-- Opening Marker --
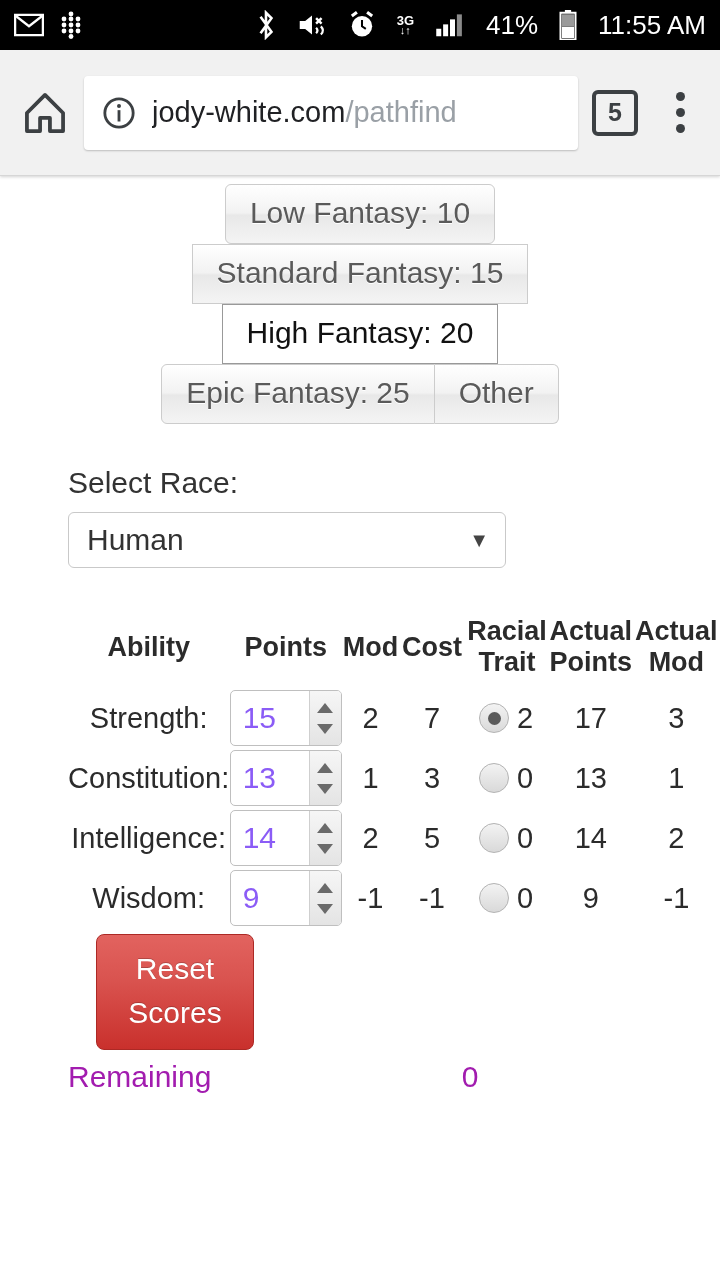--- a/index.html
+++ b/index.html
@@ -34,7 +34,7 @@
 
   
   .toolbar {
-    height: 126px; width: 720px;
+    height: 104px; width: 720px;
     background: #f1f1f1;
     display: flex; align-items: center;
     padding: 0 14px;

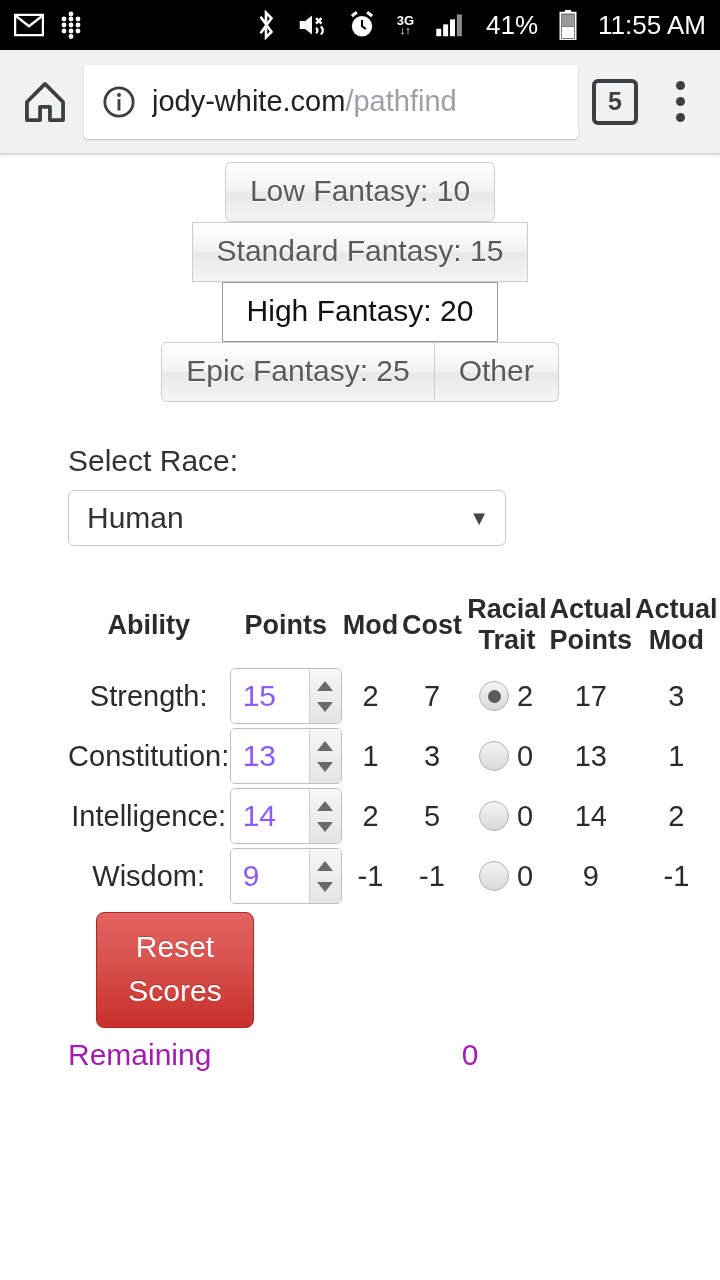--- a/index.html
+++ b/index.html
@@ -256,7 +256,7 @@
     display: flex;
     align-items: center;
     font-size: 30px;
-    color: #a21caf;
+    color: #0f172a;
   }
   .rem-label { width: 358px; }
   .rem-value { width: 88px; text-align: center; }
-- Closing Marker --
◆ WHAT THE TASK REQUIRES
Set down the whole listing exactly as given, except for the pictures.

◆ EXERCISE RESULT
--- a/index.html
+++ b/index.html
@@ -34,7 +34,7 @@
 
   
   .toolbar {
-    height: 126px; width: 720px;
+    height: 104px; width: 720px;
     background: #f1f1f1;
     display: flex; align-items: center;
     padding: 0 14px;

--- a/index.html
+++ b/index.html
@@ -256,7 +256,7 @@
     display: flex;
     align-items: center;
     font-size: 30px;
-    color: #a21caf;
+    color: #0f172a;
   }
   .rem-label { width: 358px; }
   .rem-value { width: 88px; text-align: center; }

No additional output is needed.